3. Bruder B. S. Persönlichkeitsanomalien. - M.: "Mysl", 1988. - 301 S.

4. Waisow S. B. Drogen- und Alkoholsucht. Ein praktischer Leitfaden zur Rehabilitation von Kindern und Jugendlichen. - SPb.: Nauka i Tekhnika, 2008.-- 272 S.

5. Zmanovskaya E. V. Deviantologie. Psychologie des abweichenden Verhaltens. Lehrbuch. Handbuch für Stud. höher. lernen. Institutionen. - 2. Aufl., Rev. - M.: Verlagszentrum "Akademie", 2004. - 288 S.

6. Ivanova E. B. Wie man einem Drogenabhängigen hilft. - SPb., 1997.-- 144 S.

7. Korolenko Ts. P. Psychoanalyse und Psychiatrie. - Nowosibirsk: Nauka, 2003.-- 665 p.

8. Korolenko Ts. P. Psychosoziale Suchtforschung. - Nowosibirsk: "Olsib", 2001. - 262 S.

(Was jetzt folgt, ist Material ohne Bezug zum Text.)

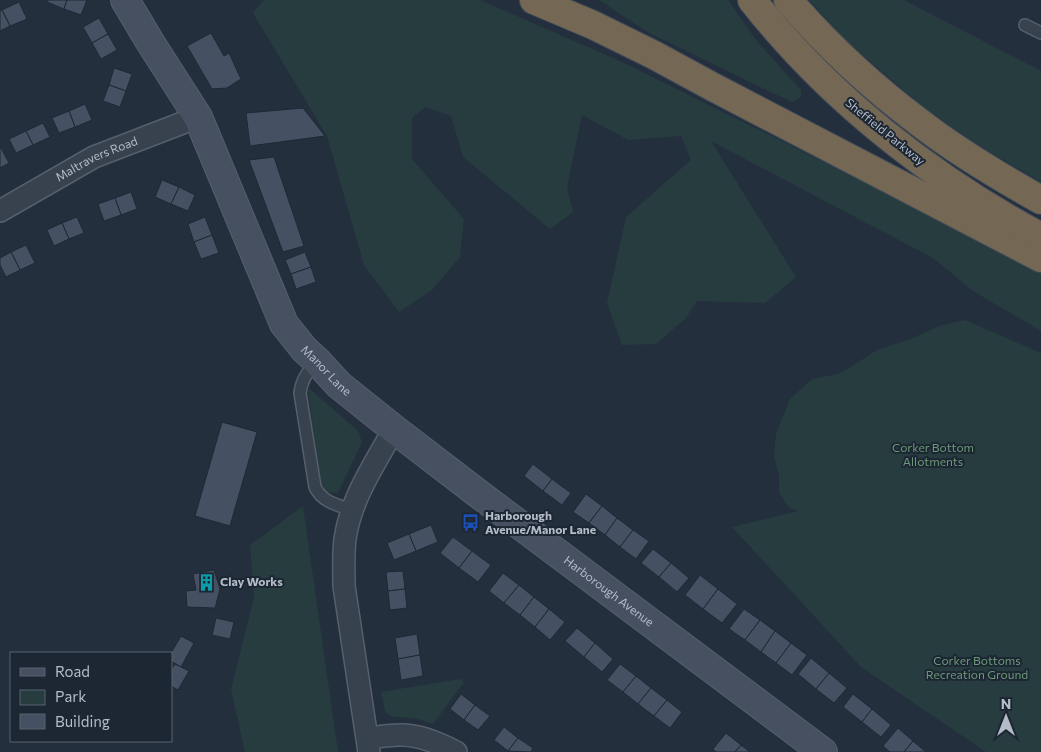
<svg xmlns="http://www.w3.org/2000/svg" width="1041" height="752" font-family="Commissioner,sans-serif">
<rect width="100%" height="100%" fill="#242f3e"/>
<g fill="#263c3f">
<path d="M264,0h216l140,61 218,108 203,99v63l-68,-40 -40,-33 -222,-117 85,136 -31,26 -68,-2 -11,17 -30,26 -34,1 -15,-42 19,-86 65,-57 -10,-24 -53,4 -46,-25 -15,72 6,25 -23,17 -87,-72 -12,-41 -26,-9 -13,11v41l52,60 -4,38 -28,33 -33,22 -35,-47 -37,-129 -74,-123z"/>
<path d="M599,0h129l28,40 45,50v7l-9,5 -11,-5 -132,-64z"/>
<path d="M809,0h95l137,71v111l-70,-41 -45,-32 -79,-67z"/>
<path d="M965,320l76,33v399h-55l-125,-85 -129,-140 67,-16 -10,-3 -10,-16v-18l-5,-16 2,-25 14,-34 22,-20 26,-5 13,-7 26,-17 31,-10 34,-15z"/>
<path d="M309,388l49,43 4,11 -24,51c-10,1 -13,-1 -17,-9l-13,-93z"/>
<path d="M303,506l35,246h-93l-14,-62 23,-92 -4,-53z"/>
<path d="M460,679l4,3 -31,42 -15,-5 -28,-3 -5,-5 -4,-19z"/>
</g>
<g fill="#455162" stroke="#1f2835">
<path d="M48,0h19l-3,9 -17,-7z"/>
<path d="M67,0h20l-6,15 -17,-6z"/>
<path d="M19,2l8,17 -17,7 -8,-16z"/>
<path d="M2,10l8,16 -10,5v-20z"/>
<path d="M99,18l9,16 -16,9 -9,-16z"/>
<path d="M211,33l13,23 5,-3 12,26 -14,9 -15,1 -25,-43z"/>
<path d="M108,34l9,16 -16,9 -9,-16z"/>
<path d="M114,68l18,6 -6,17 -17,-6z"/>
<path d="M109,85l17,6 -6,16 -17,-6z"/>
<path d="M85,104l7,16 -17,7 -6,-16z"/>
<path d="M303,108l22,28 -75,10 -4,-33z"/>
<path d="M69,111l6,16 -16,6 -7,-15z"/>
<path d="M43,123l7,14 -17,8 -7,-14z"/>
<path d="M26,131l7,14 -17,8 -7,-14z"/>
<path d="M0,146l9,17 -9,5z"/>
<path d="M274,157l30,89 -21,6 -34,-92z"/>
<path d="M162,180l17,7 -8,17 -16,-7z"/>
<path d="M179,187l16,8 -7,16 -17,-7z"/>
<path d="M131,192l6,17 -16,6 -6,-17z"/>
<path d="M115,198l6,17 -17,6 -6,-17z"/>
<path d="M77,217l7,16 -15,6 -7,-16z"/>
<path d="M205,217l7,18 -18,7 -6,-18z"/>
<path d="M62,223l7,16 -15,7 -7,-16z"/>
<path d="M212,235l7,18 -18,6 -7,-17z"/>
<path d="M26,245l9,18 -15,7 -9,-18z"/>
<path d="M11,252l9,18 -14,7 -6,-12v-7z"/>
<path d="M305,252l6,15 -20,7 -6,-14z"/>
<path d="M311,267l5,15 -20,7 -5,-15z"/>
<path d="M222,422l35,10 -27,94 -35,-10z"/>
<path d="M533,464l19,15 -9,12 -19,-15z"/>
<path d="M552,479l19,14 -9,12 -19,-14z"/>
<path d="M586,494l16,12 -13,17 -16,-11z"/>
<path d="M602,506l15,12 -12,17 -16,-12z"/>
<path d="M617,518l16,12 -13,17 -15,-12z"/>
<path d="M431,525l7,17 -22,9 -7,-17z"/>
<path d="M633,530l16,11 -13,18 -16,-12z"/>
<path d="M409,534l7,17 -22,9 -7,-17z"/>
<path d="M453,537l19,14 -13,17 -19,-15z"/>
<path d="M653,549l18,14 -12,14 -18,-14z"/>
<path d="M472,551l19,14 -13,17 -19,-14z"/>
<path d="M671,563l18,15 -12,14 -18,-15z"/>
<path d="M214,570l6,19 -5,19 -28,-1 -1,-16 10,-1 -3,-16z"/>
<path d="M403,571l2,18 -17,2 -2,-19z"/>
<path d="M503,573l16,12 -15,18 -15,-12z"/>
<path d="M700,575l18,14 -15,20 -18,-14z"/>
<path d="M519,585l15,12 -14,18 -16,-12z"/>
<path d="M405,589l2,19 -17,2 -2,-19z"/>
<path d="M718,589l19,15 -15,19 -19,-14z"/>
<path d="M534,597l15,12 -14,18 -15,-12z"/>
<path d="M549,609l16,13 -15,18 -15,-13z"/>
<path d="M744,609l16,11 -15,20 -16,-11z"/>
<path d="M216,618l18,4 -4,17 -18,-4z"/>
<path d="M760,620l15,11 -14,21 -16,-12z"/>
<path d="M577,628l18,15 -11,14 -19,-16z"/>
<path d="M775,631l16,12 -15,20 -15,-11z"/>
<path d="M417,634l3,21 -22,4 -3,-21z"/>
<path d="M181,636l13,7 -13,24 -10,-6v-8z"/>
<path d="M595,643l18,16 -11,13 -18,-15z"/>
<path d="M791,643l16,12 -15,20 -16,-12z"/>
<path d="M420,655l3,21 -22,4 -3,-21z"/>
<path d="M811,658l18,15 -13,16 -18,-15z"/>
<path d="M175,664l14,7 -11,19 -7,-4v-16z"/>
<path d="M620,664l16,12 -13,16 -16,-12z"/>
<path d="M829,673l18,15 -13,15 -18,-14z"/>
<path d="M636,676l15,12 -13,16 -15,-12z"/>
<path d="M651,688l16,12 -13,16 -16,-12z"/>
<path d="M461,694l14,11 -11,15 -14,-11z"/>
<path d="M853,694l19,15 -10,13 -19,-15z"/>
<path d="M667,700l15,12 -12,16 -16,-12z"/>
<path d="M475,705l15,11 -12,14 -14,-10z"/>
<path d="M872,709l19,16 -10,12 -19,-15z"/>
<path d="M504,727l14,11 -10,13 -14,-11z"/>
<path d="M898,728l15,13 -9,11h-14l-7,-6z"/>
<path d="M726,733l15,12 -6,7h-19l-3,-3z"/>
<path d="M518,738l15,10 -2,4 -23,-1z"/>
<path d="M913,741l13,11h-22z"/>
<path d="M741,745l9,7h-15z"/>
</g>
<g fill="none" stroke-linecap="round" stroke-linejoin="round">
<defs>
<g id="lane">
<path d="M1025,25l16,8"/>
<path d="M317,361c-9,11 -15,17 -17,32l15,94c7,15 22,18 37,23"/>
</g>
<g id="street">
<path id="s1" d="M0,211l94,-54 104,-40"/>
<path d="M368,738c10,-1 21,-3 31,-3 20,-1 40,8 57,17"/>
<path d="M369,752l-25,-166c0,-15 -1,-31 1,-47 6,-41 29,-74 49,-110"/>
</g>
<g id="secondary">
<path id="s2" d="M125,0l25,42 48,75 86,207 20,25 13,12 22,24 55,44 86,66 343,257"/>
</g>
<g id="highway">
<path d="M534,0l59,25 61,30 59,32 328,171"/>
<path d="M752,0c77,98 179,178 289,237"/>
<path d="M788,0c39,45 83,86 131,122 37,29 81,55 122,78"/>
</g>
</defs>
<use href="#lane" stroke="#565f6c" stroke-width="14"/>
<use href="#street" stroke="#565f6c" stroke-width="24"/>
<use href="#secondary" stroke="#565f6c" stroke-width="30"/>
<use href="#highway" stroke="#434c59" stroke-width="30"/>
<use href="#lane" stroke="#38414e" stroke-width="11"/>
<use href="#street" stroke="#38414e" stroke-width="21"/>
<use href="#secondary" stroke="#465061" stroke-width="28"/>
<use href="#highway" stroke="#746855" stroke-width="28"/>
</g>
<defs>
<symbol id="bus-bare" viewBox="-9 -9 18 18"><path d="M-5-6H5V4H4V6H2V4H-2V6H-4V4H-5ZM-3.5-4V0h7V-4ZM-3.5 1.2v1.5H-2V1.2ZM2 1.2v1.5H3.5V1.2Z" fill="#1a4fb4" stroke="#1d2633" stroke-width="2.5" paint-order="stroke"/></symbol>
<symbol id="building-bare" viewBox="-9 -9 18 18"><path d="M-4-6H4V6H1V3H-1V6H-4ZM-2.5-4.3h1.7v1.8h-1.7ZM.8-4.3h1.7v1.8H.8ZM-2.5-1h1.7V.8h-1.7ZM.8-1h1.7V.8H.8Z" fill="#0f9aa8" stroke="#1d2633" stroke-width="2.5" paint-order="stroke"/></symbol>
</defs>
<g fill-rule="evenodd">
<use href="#bus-bare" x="458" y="510" width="25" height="25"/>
<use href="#building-bare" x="194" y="570" width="25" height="25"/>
</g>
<g text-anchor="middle" stroke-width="4" stroke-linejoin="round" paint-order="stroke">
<g font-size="12" fill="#b4bcc9" stroke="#1d2633">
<text transform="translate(885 132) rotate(39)" y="4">Sheffield Parkway</text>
<text dy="4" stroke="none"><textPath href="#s1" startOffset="110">Maltravers Road</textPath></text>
<text dy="4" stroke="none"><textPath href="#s2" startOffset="425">Manor Lane</textPath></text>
<text dy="4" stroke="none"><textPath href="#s2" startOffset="784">Harborough Avenue</textPath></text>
</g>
<g font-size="12" fill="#6b9a76" stroke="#1d2633">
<text x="933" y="452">Corker Bottom<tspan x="933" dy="14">Allotments</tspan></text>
<text x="977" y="665">Corker Bottoms<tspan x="977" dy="14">Recreation Ground</tspan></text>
</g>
<g font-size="12" font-weight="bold" fill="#b4bcc9" stroke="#1d2633" text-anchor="start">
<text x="485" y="520">Harborough<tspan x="485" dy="14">Avenue/Manor Lane</tspan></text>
<text x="220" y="586">Clay Works</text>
</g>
</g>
<rect x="10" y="652" width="162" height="90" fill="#1d2633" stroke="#59626f"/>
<rect x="20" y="668" width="25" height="8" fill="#465061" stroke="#59626f"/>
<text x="55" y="677" font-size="15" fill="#b4bcc9">Road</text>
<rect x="20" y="690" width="25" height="15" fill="#263c3f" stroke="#59626f"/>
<text x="55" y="702" font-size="15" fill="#b4bcc9">Park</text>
<rect x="20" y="714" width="25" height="15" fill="#455162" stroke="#59626f"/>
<text x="55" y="727" font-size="15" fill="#b4bcc9">Building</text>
<g transform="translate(1006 717)" stroke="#1d2633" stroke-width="4" paint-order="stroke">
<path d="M0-4L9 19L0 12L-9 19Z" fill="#b4bcc9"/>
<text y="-8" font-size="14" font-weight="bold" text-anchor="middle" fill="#b4bcc9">N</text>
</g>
</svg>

9. Mendelewitsch V. D. Klinische und medizinische Psychologie. -MEDpress-inform, 2008.-- 432 p.

10. Drogensucht und Alkoholismus als zwei Pole der Unfreiheit in den Beziehungen zu anderen Menschen / [Elektronische Ressource] // Zugangsmodus:. Zugangsdatum: 18.10.2016.

11. Drogensucht: Methodische Empfehlungen zur Überwindung der Drogensucht. Hrsg. EIN. Garanski. - M., 2000.-- 384 S.

12. Psychologie und Behandlung von Suchtverhalten. Hrsg. S. Dowlinga / Übers. aus dem Englischen R. R. Murtazin. - M.: Unabhängige Firma "Class", 2007. - 232 S.

13. Psychosomatischer Patient beim Arzttermin: Per. mit ihm. / Ed. N. S. Ryazantseva. - SPb., 1996.

14. Frankl V. Der Mensch auf der Suche nach Sinn: Sammlung. - M.: Fortschritt, 1990.-- 368 S.